Além disso, Bartolomeu defende que “visto que a Rússia é responsável pela actuação situação dolorosa na Ucrânia, não é capaz de resolver o problema”. A Igreja Ortodoxa Russa não esconde o seu apoio à política externa expansionista do Kremlin, nomeadamente à anexação da Crimeia e à actividade dos separatistas pró-russos no Leste da Ucrânia.

Essa decisão foi muito mal recebida na Rússia. O Patriarcado de Moscovo ficou ainda mais irritado quando Bartolomeu decidiu enviar dois emissários seus, vindos dos Estados Unidos e do Canadá, para dar início à edificação da nova Igreja Ortodoxa Autocéfala Ucraniana.

Moscovo, pela voz de Alexandre Schipkov, vice-presidente do Departamento Sinodal da Igreja Ortodoxa Russa, considerou esse passo uma “declaração de guerra religiosa”, acusando Bartolomeu de “papismo”. Como ambos os representantes nomeados pelo Patriarca de Constantinopla são da América do Norte, onde existe uma numerosa comunidade ortodoxa, Schipkov considera que essa circunstância leva a pensar em quem está por detrás de Bartolomeu”.

Não obstante a decisão de Constantinopla de apoio à autonomia dos ortodoxos ucranianos, este processo promete ser doloroso e não exclui a eclosão de confrontos religiosos. A Igreja Ortodoxa Ucraniana do Patriarcado de Moscovo possui doze mil paróquias na Ucrânia e certamente não as irá ceder de forma voluntária. Além do mais, será preciso ver como é que irá ser feito o processo de fusão das duas outras igrejas ortodoxas ucranianas.

A instabilidade e imprevisibilidade política e militar que se vive em Donbass, principalmente após do assassinato do líder separatista Aleksandr Zakhartchenko, também poderá reflectir-se no conflito religioso.

Os políticos ucranianos, e nomeadamente o Presidente Petro Poroshenko, estão a utilizar este conflito não só para cortar laços que unem a Ucrânia e a Rússia, mas também com objectivos políticos pessoais.

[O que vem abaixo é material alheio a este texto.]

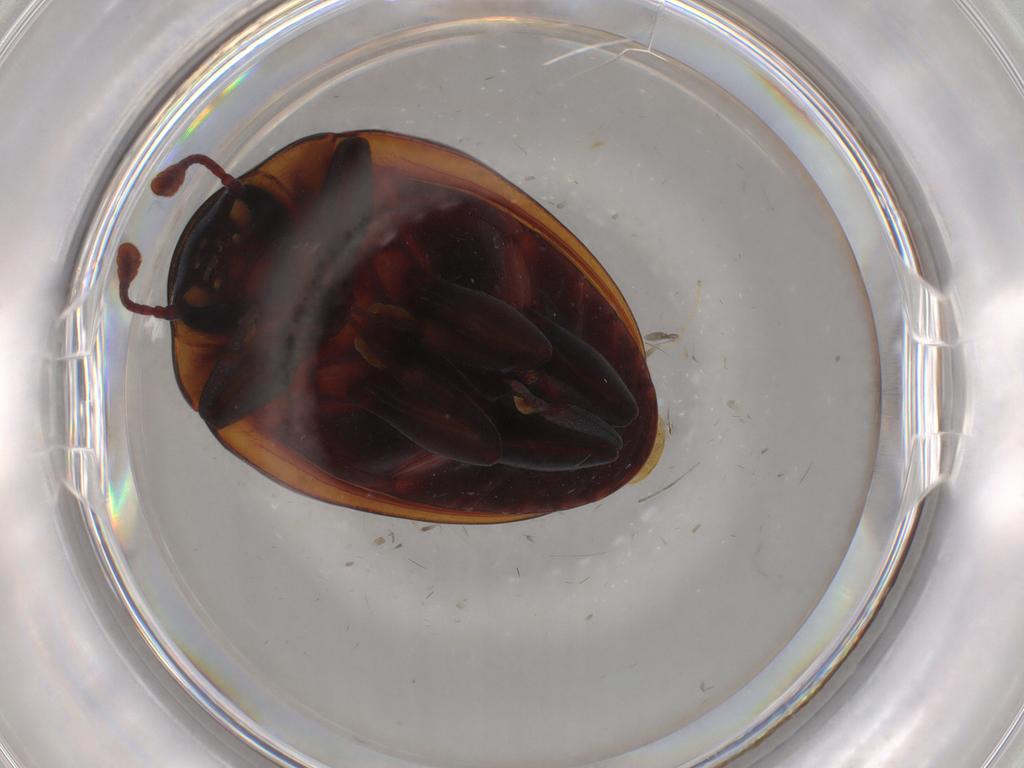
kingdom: Animalia
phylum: Arthropoda
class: Insecta
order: Coleoptera
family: Zopheridae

Em Março de 2019 irão realizar-se eleições presidenciais e parlamentares e este será um forte trunfo na luta pelos votos.

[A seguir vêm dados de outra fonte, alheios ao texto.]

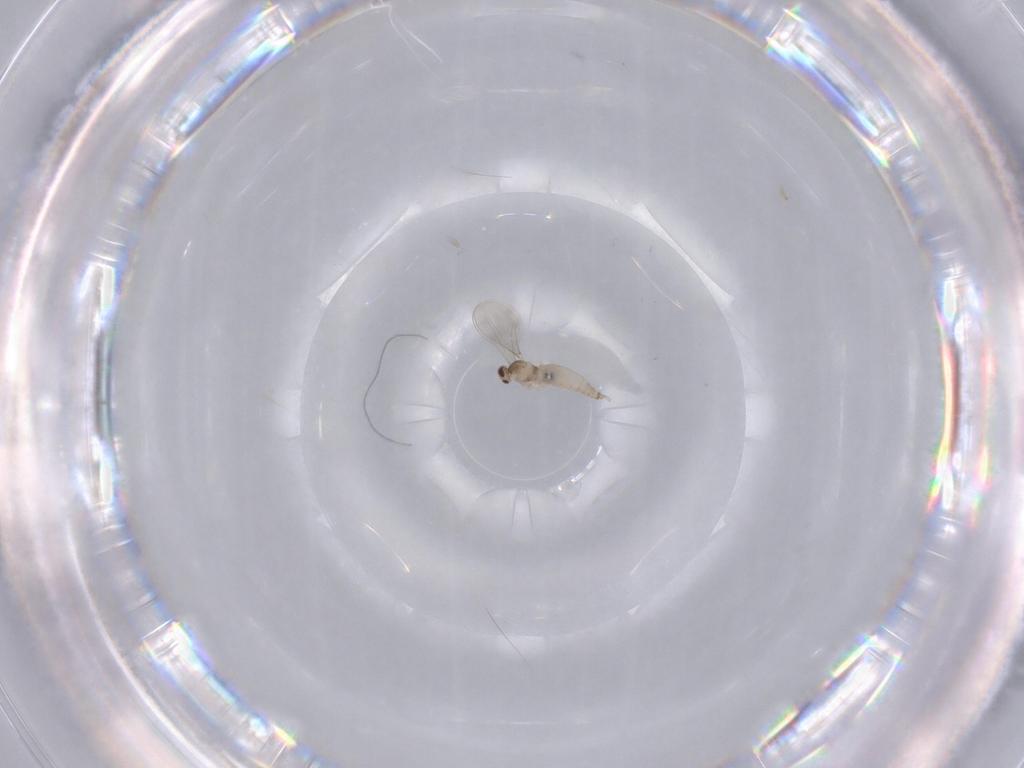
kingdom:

Além disso, o conflito religioso está também a ser utilizado pela classe política para desviar as atenções dos eleitores da grave crise económica, financeira e social que a Ucrânia atravessa. O domínio oligárquico, a corrupção e a falta de reformas estruturais continuam a contribuir para a degradação do nível de vida da população e à emigração de milhões de ucranianos.